A Força Aérea da Rússia realizou 18 ataques na Síria ao longo das últimas 24 horas, apesar da preocupação internacional em torno da campanha militar. O Governo russo adiantou, esta sexta-feira, que atingiu 12 alvos do Estado Islâmico desde a noite de quinta-feira nas províncias de Idlib, Hama, Aleppo e Raqqa.

A Rússia "realizou 18 missões contra 12 alvos do grupo terrorista Estado Islâmico", disse o porta-voz do Ministério russo da Defesa, Igor Konashenkov, citado pela agência russa de notícias, Tass.

Um comunicado do Ministério russo da Defesa informou que as 18 missões, levadas a cabo pelos aviões de guerra Sukhoi-34, Sukhoi-24M e Sukhoi-25, atingiram, entre outros alvos, um posto de comando e um centro de comunicações na província de Aleppo, assim como um acampamento militante em Idlib. Foi ainda atacado um campo de treino próximo da cidade de Maadan Jadid, na província de Hama.

A aviação russa anunciou também ter bombardeado pela primeira vez alvos na província de Raqqa, no Leste da Síria, capital do autoproclamado Estado Islâmico. De acordo com o Observatório Sírio dos Direitos Humanos, foram mortos pelo menos 12 membros da organização jiadista.
 

Rússia está mesmo a bombardear o Estado Islâmico?

 
As autoridades internacionais e algumas na Síria duvidam que a Rússia esteja a limitar os ataques ao Estado Islâmico.

Dois dias após os primeiros bombardeamentos russos na Síria, que atingiram alvos em três regiões do noroeste sírio, Homs, Hama e Latakia, onde não há presença significativa do autoproclamado Estado Islâmico, mantêm-se as dúvidas relativamente às verdadeiras intenções de Moscovo e aos alvos que tem efetivamente em mira na Síria.
 
Moscovo garante que esse primeiro ataque aéreo, levado a cabo na quarta-feira, visou posições do Estado Islâmico, mas governos ocidentais, forças de oposição sírias e observadores no terreno desmentem essa versão. Afirmam que a aviação russa atacou sobretudo posições de rebeldes moderados e grupos oposicionistas ao Presidente sírio Bashar al-Assad, como a Frente-al Nusra, o poderoso braço da Al-Qaeda na Síria.

Um grupo de ativistas locais na cidade de Talbiseh, na província de Homs, disse que o ataque aéreo causou a morte a 16 civis, entre eles duas crianças. Já a Organização de Defesa Civil da Síria, uma força de socorros não-governamental, elevou esse número para 33.
 
Na quinta-feira, antes de um segundo bombardeamento sobre uma cidade ocupada pela aliança de rebeldes anti-Assad Exército da Conquista, Sergey Lavrov, ministro russo dos Negócios Estrangeiros, desmentiu as acusações, incluindo a de haver vítimas entre os civis. Sergei Lavrov voltou a lembrar que o objetivo da operação militar russa é apoiar Bashar al-Assad no combate ao Estado Islâmico e outros grupos terroristas.

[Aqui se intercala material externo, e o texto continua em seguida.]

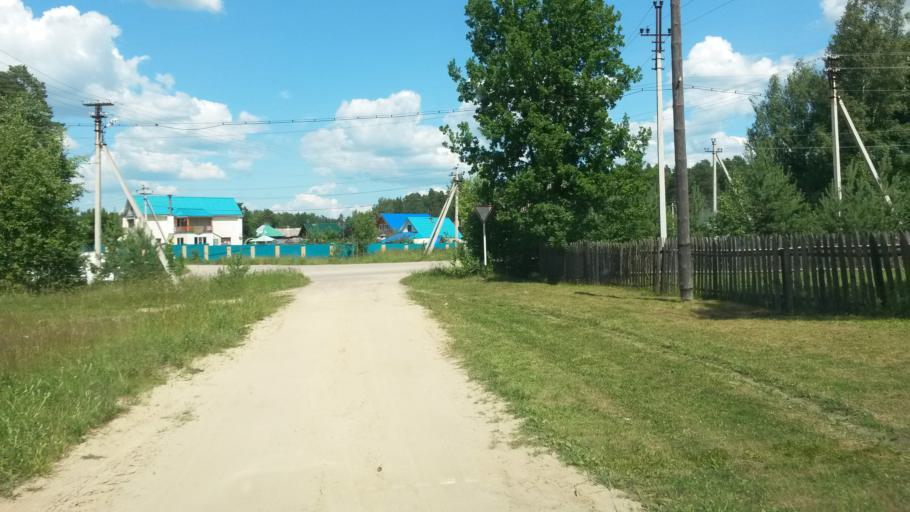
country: RU
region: Ivanovo
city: Zarechnyy
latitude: 57.4996
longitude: 42.3316
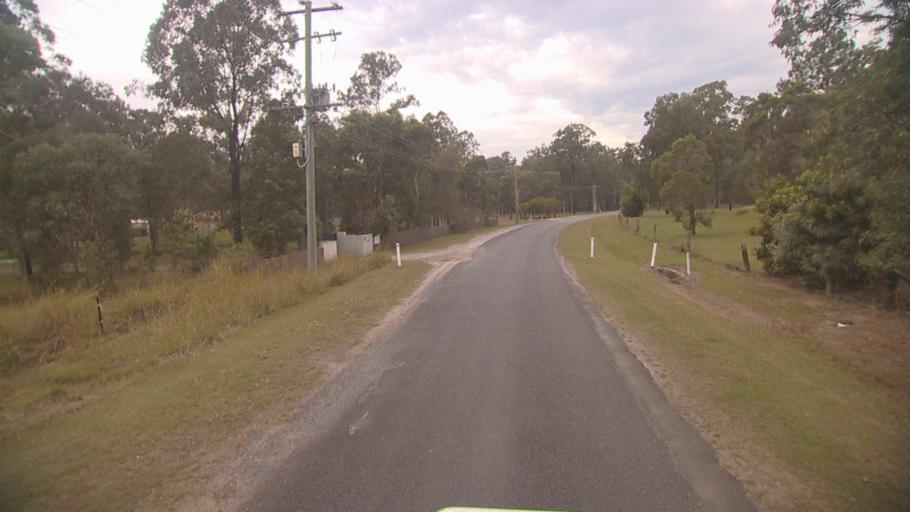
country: AU
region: Queensland
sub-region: Logan
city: Chambers Flat
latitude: -27.7911
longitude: 153.1242
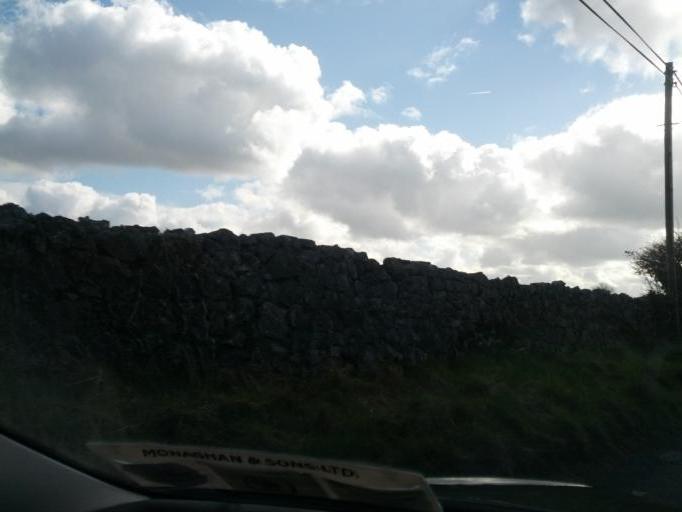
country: IE
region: Connaught
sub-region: County Galway
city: Athenry
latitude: 53.3827
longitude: -8.6943
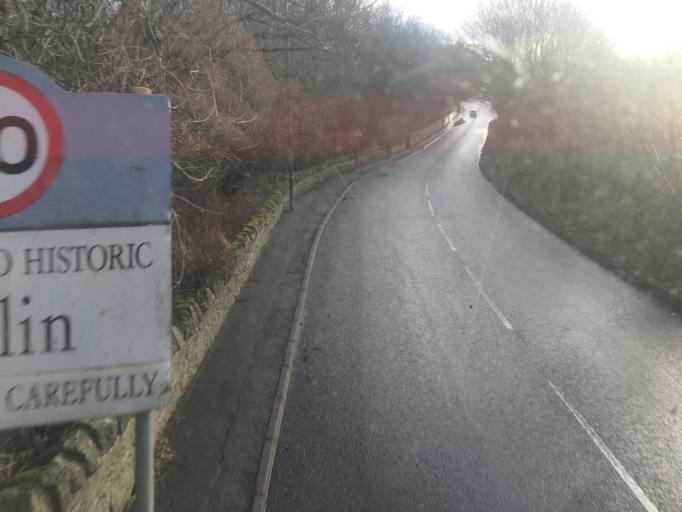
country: GB
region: Scotland
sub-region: Midlothian
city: Loanhead
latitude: 55.8634
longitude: -3.1704
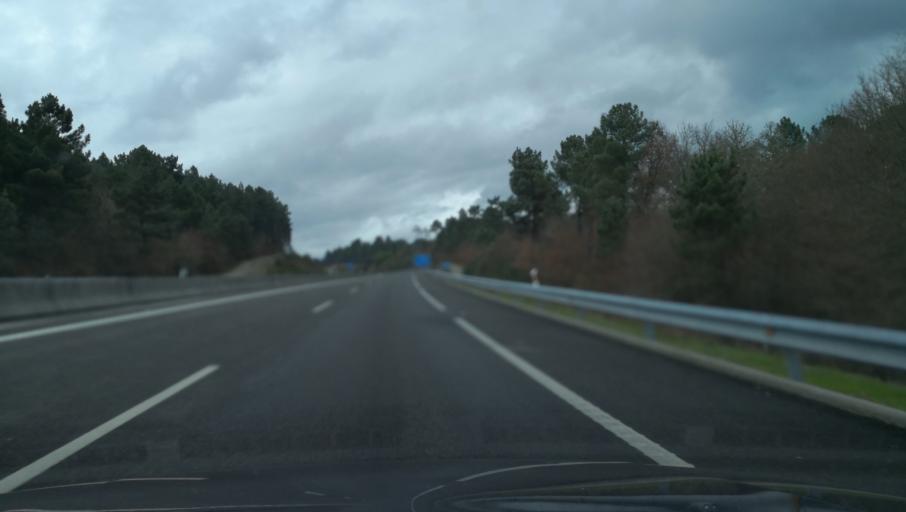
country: ES
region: Galicia
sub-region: Provincia de Ourense
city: Maside
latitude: 42.4378
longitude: -8.0183
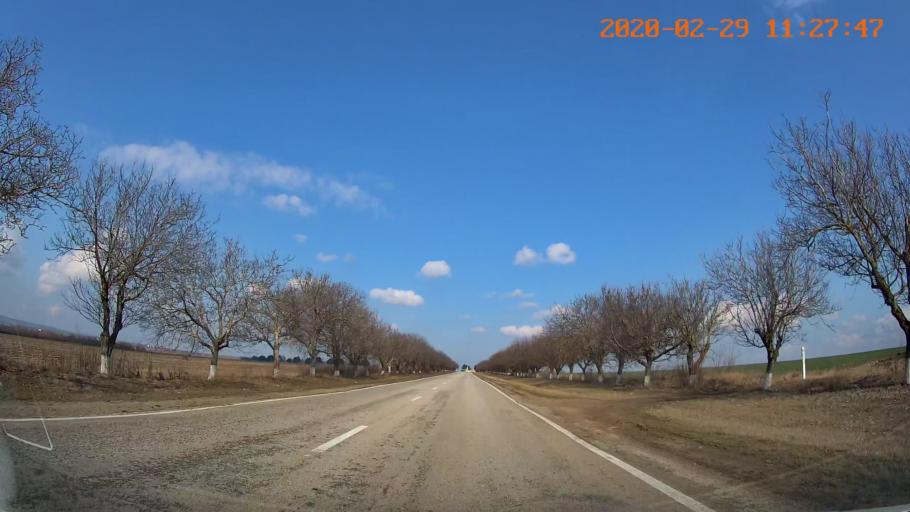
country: MD
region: Telenesti
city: Cocieri
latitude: 47.4737
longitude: 29.1410
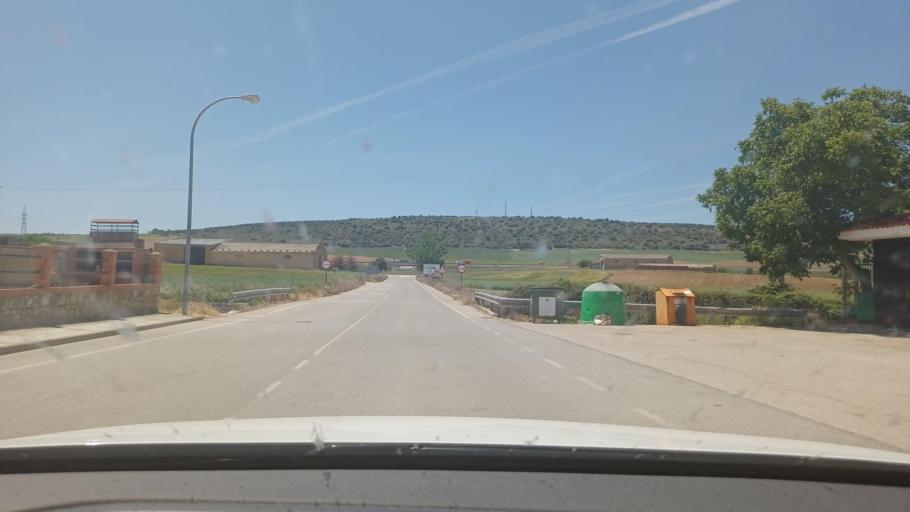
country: ES
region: Castille-La Mancha
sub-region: Provincia de Cuenca
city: Villares del Saz
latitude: 39.8383
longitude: -2.5060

Ainda na quinta-feira, os países aliados da coligação liderada pelos Estados Unidos, temendo que as ações militares russas na Síria resultem em mais violência, assinaram uma declaração conjunta em que é pedido a Moscovo para pôr fim aos bombardeamentos contra grupos que se opõem ao Presidente sírio e para se focar no combate ao Estado Islâmico.

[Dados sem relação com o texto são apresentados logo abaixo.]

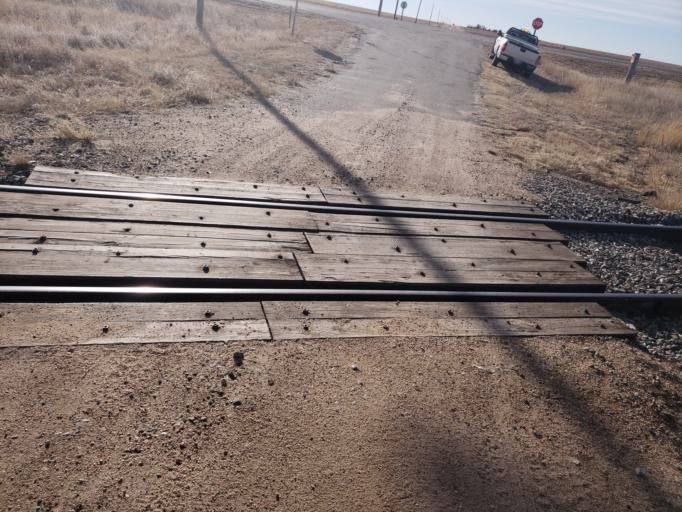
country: US
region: Kansas
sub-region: Ford County
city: Dodge City
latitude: 37.6966
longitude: -100.1607
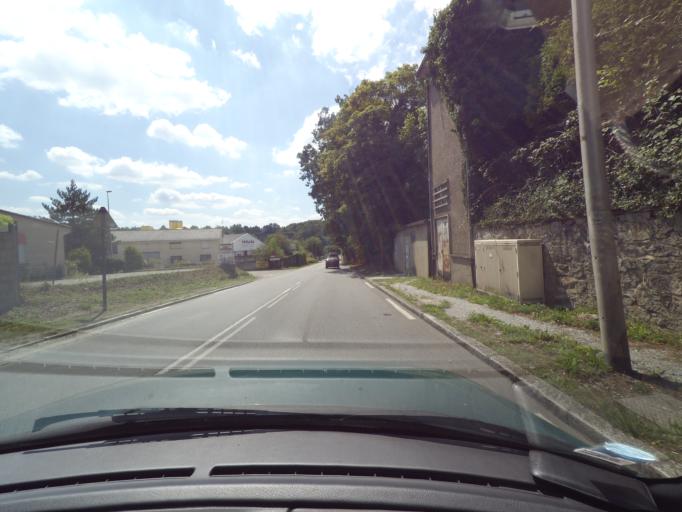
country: FR
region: Limousin
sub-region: Departement de la Haute-Vienne
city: Limoges
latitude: 45.8098
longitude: 1.2567
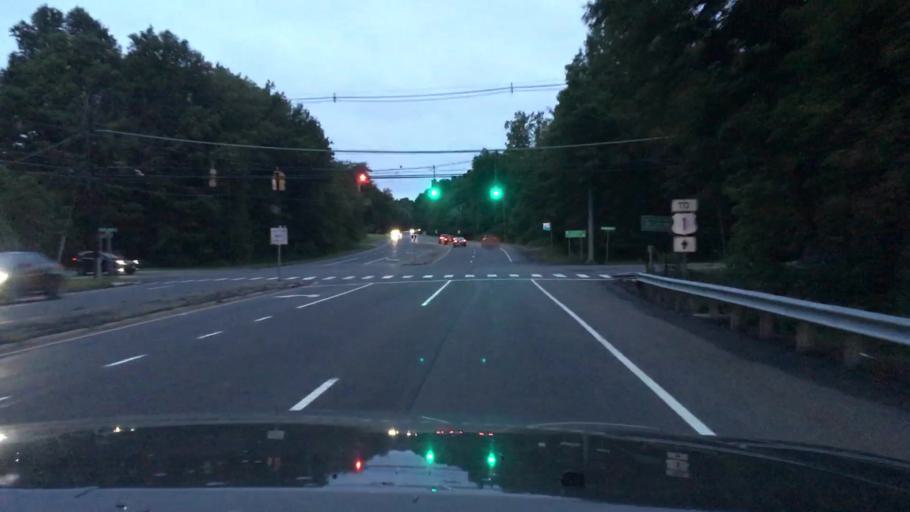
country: US
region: Connecticut
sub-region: Fairfield County
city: Westport
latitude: 41.1264
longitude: -73.3324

Os EUA e a Rússia concordam sobre a necessidade de lutar contra o Estado islâmico, mas não sobre a permanência do Presidente sírio, Bashar al-Assad, no poder. A guerra civil síria, que cresceu após um levante contra Assad, já matou mais de 250 mil pessoas desde março de 2011 e enviou milhões de refugiados para a Europa.